In the strict, legal sense, I would agree. But when people say "social contract" that's not what is meant.

With respect to whom?

For every category of person.

It is none of these to Nick 30 ans

If that's correct, then that's a big problem. If the social contract is abusing (ex ante) a category of persons, then it's arguably illegitimate.

That's the social contract.

The social contract is whatever society's representative (the state) says it is, and nothing more or less.

The freedom is not something given, but taken away.

I am aware of the concept of a social contract. But the contract here is drafted almost solely by those benefitting at this point - that's not a contract, that's coercive extraction of resources from those with power from those with none, with most people being unaware where the money is flowing and who is paying for whom.

The social contract being boomer UBI is also something somewhat unprecedented in a democracy. Maybe not in history.

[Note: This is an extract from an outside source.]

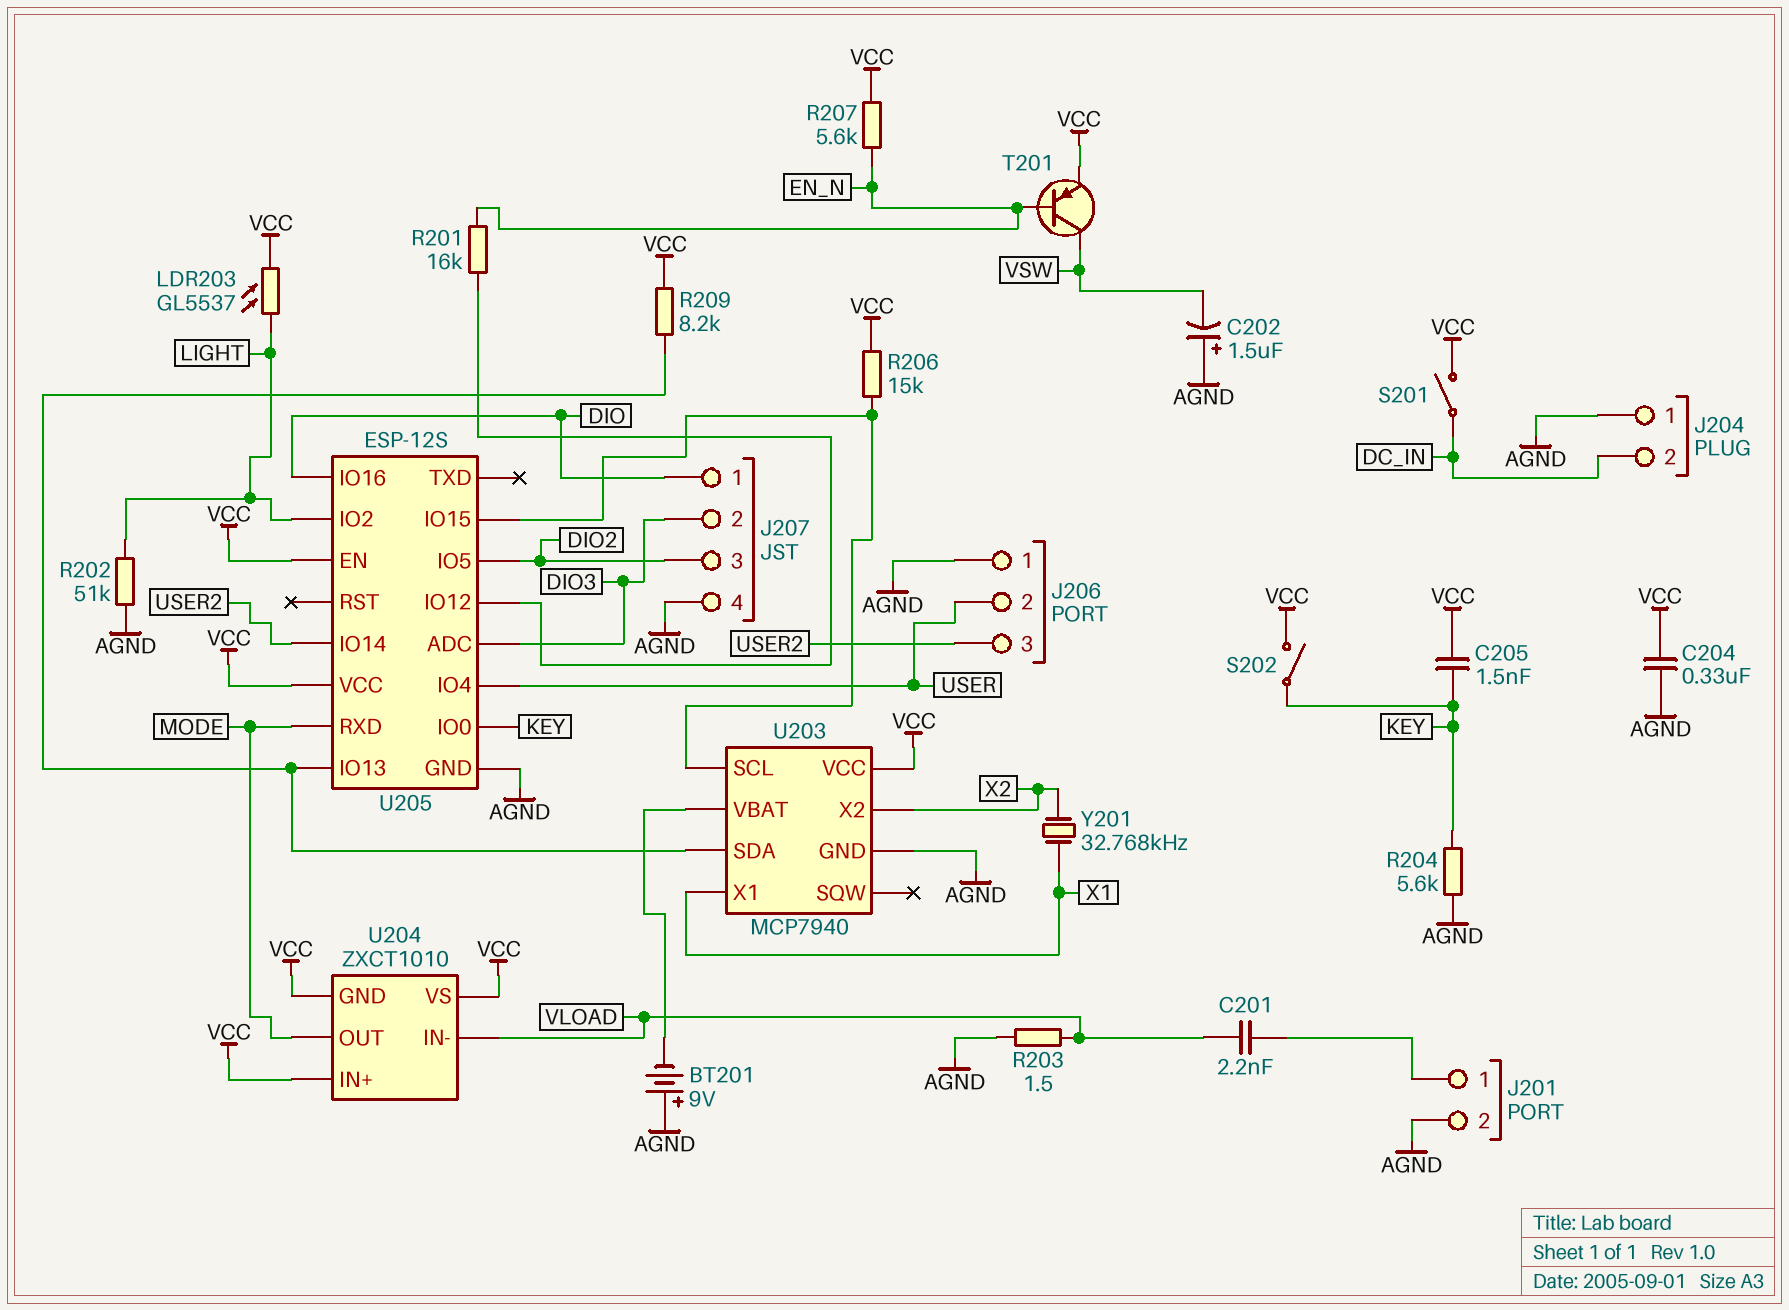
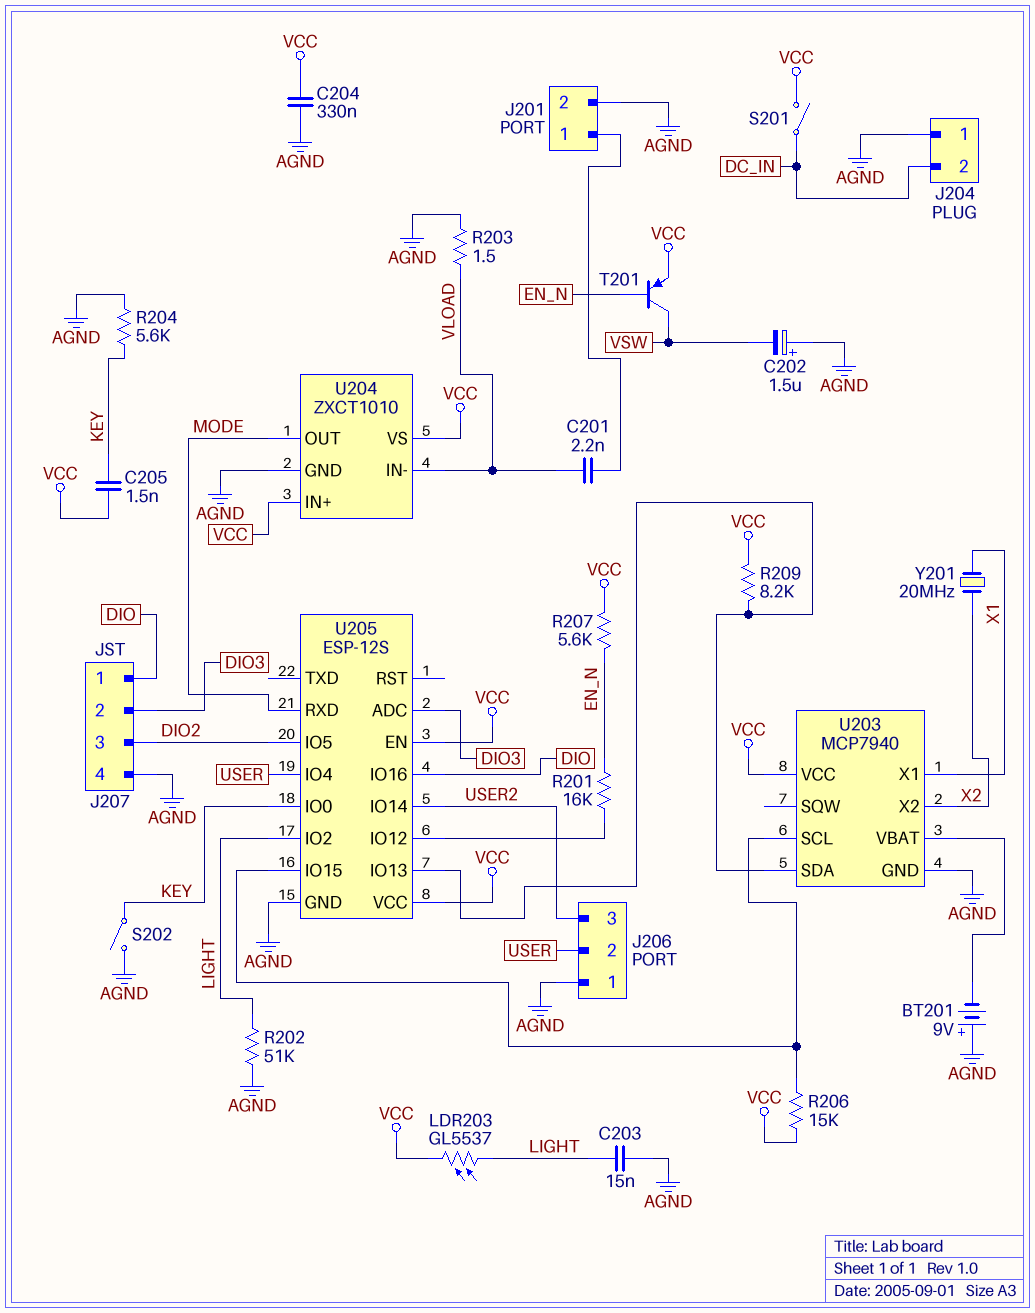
C203: none -> 15nF (AGND, LIGHT)
S202: switch (KEY, VCC) -> switch (AGND, KEY)
U204 pin GND: VCC -> AGND
Y201: 32.768kHz (X1, X2) -> 20MHz (X1, X2)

Exactly. Plus the current boundaries of the amount of Boomer UBI, the age it's received and what it can be spent on (Endless arm-wrestling with the grim reaper to claw a month at a time is just not useful for anybody) can all be shifted without killing 'the social contract'. Most people are effectively not covering their own costs, retirement is a privilege.

You can also, much more easily, just end the cap on social security contributions. Sure, the high income won't like it, but an almost literal 'raise taxes on the rich and only the rich' policy would be popular enough that they realize it's not going away.

"Just" raise the top tax bracket to 50%.

Much easier than getting your government hands on the boomers' medicare.